WHAT YOU ARE ASKED TO DO
Work out how many lines in the entries below include the word "linejoin". Give nothing but the number.

Records drawn from a dataset
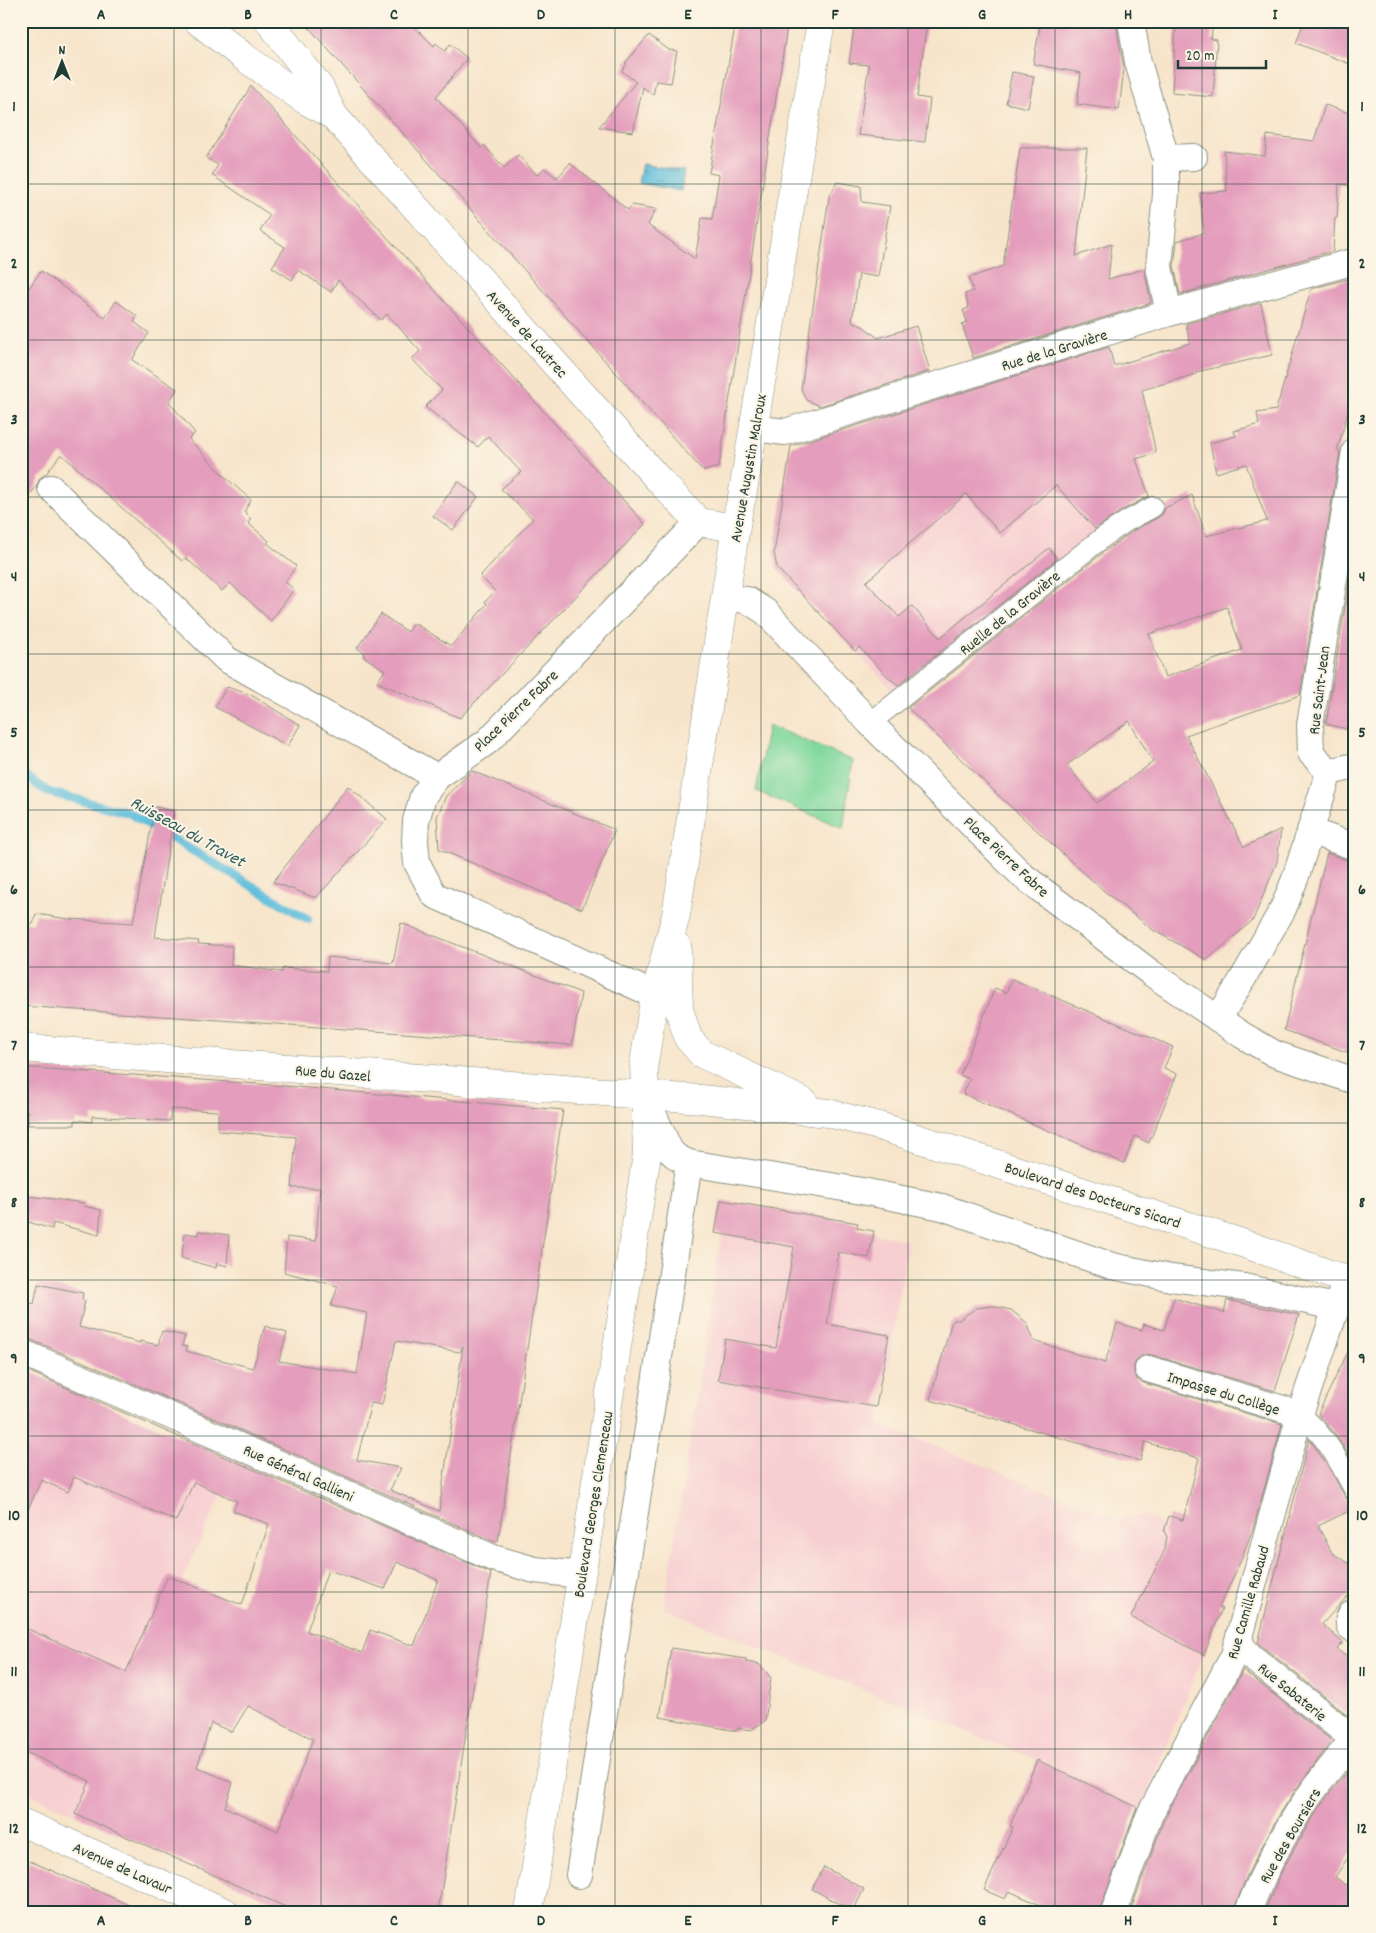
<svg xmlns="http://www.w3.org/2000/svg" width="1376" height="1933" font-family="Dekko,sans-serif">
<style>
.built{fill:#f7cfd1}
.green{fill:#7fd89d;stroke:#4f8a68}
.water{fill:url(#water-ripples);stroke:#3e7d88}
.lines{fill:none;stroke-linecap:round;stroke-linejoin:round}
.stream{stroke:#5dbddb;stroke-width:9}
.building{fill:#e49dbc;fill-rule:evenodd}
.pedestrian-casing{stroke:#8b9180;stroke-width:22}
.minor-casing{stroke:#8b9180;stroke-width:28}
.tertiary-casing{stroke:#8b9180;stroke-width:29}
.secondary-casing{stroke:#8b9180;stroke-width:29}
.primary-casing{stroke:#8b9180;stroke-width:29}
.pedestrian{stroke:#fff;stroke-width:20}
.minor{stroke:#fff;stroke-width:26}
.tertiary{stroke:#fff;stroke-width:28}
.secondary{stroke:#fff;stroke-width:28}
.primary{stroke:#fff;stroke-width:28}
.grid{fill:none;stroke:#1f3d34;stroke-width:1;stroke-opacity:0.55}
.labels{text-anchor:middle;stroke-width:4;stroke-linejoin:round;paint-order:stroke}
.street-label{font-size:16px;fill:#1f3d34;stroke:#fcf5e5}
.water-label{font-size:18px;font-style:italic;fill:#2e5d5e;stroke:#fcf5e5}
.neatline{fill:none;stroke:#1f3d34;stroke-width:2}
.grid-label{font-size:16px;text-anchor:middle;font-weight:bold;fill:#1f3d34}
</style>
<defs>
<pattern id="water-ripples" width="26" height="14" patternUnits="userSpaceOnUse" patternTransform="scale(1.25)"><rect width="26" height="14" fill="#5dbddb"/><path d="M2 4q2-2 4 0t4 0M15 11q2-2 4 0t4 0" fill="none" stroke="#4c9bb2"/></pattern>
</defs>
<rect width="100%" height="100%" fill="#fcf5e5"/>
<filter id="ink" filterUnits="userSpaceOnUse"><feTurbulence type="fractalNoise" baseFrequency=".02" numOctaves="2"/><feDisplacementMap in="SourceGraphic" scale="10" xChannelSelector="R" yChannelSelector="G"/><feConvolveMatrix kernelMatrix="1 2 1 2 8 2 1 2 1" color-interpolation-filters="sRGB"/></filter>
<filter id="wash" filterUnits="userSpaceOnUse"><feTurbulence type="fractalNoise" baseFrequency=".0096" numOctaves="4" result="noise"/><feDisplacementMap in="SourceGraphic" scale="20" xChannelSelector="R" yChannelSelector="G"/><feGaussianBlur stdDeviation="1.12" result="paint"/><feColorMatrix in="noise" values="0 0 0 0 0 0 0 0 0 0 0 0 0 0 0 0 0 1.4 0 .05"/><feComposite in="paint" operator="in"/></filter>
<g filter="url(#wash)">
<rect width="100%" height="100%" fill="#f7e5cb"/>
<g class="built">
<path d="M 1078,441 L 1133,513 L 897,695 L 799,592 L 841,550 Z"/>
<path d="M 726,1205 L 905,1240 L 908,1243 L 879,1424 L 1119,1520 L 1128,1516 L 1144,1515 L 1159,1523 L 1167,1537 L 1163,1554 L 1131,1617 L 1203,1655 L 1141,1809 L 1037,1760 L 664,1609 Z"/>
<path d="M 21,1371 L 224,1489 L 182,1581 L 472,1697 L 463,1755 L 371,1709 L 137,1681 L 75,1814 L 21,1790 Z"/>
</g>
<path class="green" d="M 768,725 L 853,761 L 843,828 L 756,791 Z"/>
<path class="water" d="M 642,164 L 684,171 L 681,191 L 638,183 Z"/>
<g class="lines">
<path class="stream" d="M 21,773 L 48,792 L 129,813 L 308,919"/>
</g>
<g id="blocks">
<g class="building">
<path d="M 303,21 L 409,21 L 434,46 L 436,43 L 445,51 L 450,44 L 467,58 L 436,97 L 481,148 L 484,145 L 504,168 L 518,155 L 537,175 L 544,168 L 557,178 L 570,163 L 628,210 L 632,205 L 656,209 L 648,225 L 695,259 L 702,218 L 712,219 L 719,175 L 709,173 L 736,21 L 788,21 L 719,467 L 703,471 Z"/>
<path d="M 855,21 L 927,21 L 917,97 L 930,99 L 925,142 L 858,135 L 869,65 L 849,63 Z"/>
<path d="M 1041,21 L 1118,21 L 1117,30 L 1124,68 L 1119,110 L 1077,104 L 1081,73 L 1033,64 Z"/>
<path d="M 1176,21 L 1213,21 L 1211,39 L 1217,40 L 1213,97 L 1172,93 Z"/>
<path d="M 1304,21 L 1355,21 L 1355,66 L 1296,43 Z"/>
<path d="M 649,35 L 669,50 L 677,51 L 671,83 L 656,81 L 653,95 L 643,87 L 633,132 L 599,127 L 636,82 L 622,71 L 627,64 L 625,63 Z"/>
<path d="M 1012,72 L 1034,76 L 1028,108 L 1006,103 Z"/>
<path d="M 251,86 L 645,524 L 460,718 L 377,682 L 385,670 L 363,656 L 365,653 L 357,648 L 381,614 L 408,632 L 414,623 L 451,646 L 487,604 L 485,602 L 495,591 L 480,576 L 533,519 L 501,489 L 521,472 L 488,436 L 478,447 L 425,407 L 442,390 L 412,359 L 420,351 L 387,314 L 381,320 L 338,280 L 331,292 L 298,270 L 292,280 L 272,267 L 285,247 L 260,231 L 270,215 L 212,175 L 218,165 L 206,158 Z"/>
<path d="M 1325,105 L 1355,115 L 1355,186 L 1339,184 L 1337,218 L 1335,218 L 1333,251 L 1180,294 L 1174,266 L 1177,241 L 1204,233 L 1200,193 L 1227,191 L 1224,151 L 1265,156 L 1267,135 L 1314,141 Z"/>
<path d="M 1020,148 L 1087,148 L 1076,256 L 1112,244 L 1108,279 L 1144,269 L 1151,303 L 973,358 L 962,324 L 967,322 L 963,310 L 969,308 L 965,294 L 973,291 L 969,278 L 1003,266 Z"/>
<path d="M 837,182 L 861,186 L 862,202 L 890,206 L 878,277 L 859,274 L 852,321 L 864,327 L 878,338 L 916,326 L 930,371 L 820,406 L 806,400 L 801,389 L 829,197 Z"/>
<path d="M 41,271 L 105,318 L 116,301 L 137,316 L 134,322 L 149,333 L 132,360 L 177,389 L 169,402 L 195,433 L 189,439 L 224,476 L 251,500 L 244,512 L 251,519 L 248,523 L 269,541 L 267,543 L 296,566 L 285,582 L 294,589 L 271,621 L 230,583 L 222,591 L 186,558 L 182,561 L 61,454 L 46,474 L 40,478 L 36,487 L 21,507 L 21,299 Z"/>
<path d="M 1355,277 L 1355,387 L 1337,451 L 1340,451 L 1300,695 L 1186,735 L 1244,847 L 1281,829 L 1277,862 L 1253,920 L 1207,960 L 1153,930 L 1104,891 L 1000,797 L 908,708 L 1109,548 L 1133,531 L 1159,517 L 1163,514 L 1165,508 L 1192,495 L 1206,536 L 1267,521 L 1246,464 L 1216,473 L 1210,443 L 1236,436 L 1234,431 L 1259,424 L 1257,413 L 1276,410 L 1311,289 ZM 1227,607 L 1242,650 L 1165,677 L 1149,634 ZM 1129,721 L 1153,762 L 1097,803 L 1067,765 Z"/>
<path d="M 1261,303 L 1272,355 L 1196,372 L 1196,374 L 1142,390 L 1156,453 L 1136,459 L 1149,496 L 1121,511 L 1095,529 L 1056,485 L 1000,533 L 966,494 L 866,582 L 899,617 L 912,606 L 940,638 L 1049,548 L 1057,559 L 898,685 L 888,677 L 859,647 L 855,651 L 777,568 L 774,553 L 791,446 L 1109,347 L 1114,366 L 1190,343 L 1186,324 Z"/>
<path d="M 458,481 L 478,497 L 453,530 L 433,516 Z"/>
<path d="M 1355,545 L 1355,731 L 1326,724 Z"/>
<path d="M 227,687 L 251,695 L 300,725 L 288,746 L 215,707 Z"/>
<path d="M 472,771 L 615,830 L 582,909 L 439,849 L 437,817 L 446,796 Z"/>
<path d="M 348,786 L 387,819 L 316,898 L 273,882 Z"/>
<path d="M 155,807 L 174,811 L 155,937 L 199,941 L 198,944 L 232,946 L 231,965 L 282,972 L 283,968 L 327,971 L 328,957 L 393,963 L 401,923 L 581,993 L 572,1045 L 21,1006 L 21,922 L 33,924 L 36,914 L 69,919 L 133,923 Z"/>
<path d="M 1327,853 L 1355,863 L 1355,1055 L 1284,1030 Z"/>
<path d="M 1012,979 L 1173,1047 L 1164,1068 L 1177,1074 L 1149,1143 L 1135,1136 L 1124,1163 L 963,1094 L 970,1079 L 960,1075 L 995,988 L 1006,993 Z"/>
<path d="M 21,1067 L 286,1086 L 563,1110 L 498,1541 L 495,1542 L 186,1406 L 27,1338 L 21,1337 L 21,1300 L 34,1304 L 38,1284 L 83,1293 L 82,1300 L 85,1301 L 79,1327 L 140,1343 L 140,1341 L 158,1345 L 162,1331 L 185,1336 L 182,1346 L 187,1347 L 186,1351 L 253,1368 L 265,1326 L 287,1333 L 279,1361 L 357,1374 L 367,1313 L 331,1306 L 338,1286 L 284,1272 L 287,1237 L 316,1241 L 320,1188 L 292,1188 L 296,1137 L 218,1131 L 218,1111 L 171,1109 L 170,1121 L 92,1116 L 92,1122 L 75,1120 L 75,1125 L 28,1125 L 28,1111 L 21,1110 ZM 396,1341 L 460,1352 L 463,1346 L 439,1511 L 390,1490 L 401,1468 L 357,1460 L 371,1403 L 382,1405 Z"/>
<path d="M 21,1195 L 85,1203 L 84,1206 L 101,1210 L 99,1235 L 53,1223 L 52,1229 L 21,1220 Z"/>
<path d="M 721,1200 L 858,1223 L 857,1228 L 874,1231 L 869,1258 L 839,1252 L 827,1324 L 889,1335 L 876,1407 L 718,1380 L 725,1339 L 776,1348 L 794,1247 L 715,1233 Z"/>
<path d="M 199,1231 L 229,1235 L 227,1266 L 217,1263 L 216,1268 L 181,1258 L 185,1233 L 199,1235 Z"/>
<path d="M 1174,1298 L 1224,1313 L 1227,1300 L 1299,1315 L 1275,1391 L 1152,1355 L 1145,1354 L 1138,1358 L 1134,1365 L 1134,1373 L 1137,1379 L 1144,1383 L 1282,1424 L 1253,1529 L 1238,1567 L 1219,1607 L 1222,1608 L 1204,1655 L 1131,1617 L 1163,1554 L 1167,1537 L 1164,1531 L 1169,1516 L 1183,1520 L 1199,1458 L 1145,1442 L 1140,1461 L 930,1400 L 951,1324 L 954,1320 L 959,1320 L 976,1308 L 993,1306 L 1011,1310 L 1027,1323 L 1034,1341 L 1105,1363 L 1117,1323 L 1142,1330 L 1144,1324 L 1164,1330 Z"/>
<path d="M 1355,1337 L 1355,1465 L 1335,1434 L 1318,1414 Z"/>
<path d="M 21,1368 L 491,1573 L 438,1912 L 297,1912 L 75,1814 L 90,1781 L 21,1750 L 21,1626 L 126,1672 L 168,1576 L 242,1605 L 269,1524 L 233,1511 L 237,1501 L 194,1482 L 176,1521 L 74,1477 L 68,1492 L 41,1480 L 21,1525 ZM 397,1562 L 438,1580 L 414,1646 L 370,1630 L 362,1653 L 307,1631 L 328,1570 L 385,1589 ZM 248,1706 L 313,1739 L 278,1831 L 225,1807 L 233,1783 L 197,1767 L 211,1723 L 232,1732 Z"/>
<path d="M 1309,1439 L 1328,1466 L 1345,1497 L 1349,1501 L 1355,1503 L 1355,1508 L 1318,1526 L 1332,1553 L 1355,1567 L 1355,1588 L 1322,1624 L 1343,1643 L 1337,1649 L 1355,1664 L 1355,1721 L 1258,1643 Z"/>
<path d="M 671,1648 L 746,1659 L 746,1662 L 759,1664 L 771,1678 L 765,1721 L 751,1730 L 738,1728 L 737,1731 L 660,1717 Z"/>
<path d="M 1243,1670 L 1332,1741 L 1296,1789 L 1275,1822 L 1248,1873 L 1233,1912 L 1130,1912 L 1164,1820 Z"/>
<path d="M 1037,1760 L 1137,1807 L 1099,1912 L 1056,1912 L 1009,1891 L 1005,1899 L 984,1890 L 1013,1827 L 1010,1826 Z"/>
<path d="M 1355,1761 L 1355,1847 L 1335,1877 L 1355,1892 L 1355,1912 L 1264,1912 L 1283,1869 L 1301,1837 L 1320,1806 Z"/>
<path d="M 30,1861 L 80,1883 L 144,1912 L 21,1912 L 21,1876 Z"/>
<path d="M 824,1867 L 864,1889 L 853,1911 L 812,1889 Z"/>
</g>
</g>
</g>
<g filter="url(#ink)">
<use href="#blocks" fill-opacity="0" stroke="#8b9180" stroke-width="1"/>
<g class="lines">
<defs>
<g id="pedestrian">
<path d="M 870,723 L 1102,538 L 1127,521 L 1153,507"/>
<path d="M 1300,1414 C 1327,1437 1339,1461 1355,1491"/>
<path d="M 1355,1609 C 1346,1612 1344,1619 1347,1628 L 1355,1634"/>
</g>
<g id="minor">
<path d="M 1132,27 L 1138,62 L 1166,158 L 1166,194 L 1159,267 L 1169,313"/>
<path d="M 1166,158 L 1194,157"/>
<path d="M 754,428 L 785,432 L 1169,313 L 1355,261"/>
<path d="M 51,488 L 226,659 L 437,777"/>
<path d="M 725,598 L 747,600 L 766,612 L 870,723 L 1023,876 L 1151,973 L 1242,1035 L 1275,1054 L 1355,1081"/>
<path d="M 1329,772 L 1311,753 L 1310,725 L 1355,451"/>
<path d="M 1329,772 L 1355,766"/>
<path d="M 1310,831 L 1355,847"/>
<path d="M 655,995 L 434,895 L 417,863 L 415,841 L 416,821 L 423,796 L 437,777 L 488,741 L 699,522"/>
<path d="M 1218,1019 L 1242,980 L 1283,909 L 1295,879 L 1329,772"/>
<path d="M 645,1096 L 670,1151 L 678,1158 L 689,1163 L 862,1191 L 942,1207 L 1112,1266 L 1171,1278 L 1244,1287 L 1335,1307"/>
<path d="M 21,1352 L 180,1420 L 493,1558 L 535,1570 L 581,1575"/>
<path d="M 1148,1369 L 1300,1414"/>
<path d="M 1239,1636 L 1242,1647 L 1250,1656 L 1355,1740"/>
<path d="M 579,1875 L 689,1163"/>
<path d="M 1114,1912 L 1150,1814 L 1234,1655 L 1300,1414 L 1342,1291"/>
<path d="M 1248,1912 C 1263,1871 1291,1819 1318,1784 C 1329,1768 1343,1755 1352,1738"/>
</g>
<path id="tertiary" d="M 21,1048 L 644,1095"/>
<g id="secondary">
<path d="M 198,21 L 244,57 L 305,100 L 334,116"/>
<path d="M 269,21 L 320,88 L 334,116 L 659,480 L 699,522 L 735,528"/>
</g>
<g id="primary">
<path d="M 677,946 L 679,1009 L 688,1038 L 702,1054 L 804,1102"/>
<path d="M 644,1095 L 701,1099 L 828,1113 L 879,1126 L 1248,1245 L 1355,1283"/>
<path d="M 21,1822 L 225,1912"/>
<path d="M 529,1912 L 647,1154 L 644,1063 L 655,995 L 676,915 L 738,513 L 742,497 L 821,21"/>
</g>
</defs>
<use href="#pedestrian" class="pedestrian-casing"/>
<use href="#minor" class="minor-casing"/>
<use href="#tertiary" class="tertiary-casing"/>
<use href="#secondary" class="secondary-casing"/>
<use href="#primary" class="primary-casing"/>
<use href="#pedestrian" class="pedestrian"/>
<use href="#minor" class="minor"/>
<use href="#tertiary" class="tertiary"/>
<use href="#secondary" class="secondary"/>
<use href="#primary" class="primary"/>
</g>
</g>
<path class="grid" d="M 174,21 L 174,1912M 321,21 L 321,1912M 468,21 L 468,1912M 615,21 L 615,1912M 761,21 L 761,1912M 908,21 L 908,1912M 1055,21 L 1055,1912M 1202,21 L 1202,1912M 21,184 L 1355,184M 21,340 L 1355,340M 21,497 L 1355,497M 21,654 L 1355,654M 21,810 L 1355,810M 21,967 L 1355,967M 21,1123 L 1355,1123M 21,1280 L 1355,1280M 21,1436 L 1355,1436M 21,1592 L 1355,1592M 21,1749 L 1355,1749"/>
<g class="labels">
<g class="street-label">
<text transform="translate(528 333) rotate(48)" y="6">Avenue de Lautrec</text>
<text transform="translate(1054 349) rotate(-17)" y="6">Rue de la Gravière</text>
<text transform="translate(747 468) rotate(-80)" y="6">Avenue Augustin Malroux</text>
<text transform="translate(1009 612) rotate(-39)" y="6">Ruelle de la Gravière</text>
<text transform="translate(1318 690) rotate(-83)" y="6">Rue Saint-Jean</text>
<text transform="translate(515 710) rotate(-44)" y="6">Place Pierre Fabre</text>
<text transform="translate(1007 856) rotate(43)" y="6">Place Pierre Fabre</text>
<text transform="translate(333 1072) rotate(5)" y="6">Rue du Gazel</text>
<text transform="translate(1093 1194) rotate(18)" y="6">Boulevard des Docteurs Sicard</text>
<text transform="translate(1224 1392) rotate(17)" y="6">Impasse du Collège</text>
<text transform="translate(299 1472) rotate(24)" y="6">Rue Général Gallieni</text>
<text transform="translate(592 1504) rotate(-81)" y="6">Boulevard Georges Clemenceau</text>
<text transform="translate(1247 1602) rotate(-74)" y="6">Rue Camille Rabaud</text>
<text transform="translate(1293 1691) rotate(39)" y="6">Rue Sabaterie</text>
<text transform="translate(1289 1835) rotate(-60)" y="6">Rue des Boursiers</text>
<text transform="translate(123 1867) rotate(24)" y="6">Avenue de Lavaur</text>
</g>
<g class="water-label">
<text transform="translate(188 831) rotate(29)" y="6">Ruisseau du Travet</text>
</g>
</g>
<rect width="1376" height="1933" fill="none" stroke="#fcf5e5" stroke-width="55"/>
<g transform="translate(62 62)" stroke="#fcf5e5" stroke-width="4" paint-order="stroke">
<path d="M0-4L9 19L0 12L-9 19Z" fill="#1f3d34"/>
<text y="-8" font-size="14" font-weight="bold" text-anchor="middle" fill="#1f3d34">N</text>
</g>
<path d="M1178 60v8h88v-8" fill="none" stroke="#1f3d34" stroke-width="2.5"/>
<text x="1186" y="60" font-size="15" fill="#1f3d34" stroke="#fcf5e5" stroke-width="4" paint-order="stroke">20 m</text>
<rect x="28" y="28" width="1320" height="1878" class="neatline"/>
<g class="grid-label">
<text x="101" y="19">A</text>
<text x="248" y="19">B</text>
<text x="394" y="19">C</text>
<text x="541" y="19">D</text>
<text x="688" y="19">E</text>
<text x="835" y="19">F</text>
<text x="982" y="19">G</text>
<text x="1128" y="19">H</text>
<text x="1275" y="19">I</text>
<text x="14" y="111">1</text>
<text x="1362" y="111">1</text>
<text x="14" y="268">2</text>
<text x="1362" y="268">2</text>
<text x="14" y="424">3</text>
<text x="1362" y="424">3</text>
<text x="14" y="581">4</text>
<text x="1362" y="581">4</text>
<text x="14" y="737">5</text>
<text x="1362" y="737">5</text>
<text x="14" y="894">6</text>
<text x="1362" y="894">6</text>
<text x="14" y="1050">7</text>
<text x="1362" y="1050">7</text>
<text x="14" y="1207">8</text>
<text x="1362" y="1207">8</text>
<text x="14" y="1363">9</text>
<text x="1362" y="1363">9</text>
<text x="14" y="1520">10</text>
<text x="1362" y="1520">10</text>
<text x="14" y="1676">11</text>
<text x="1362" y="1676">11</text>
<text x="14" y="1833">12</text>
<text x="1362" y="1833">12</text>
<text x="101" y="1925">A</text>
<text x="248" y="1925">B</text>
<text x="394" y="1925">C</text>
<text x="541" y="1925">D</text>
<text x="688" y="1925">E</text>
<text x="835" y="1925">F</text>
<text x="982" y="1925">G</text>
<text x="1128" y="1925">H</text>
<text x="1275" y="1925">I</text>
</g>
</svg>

PROBLEM SOLUTION
2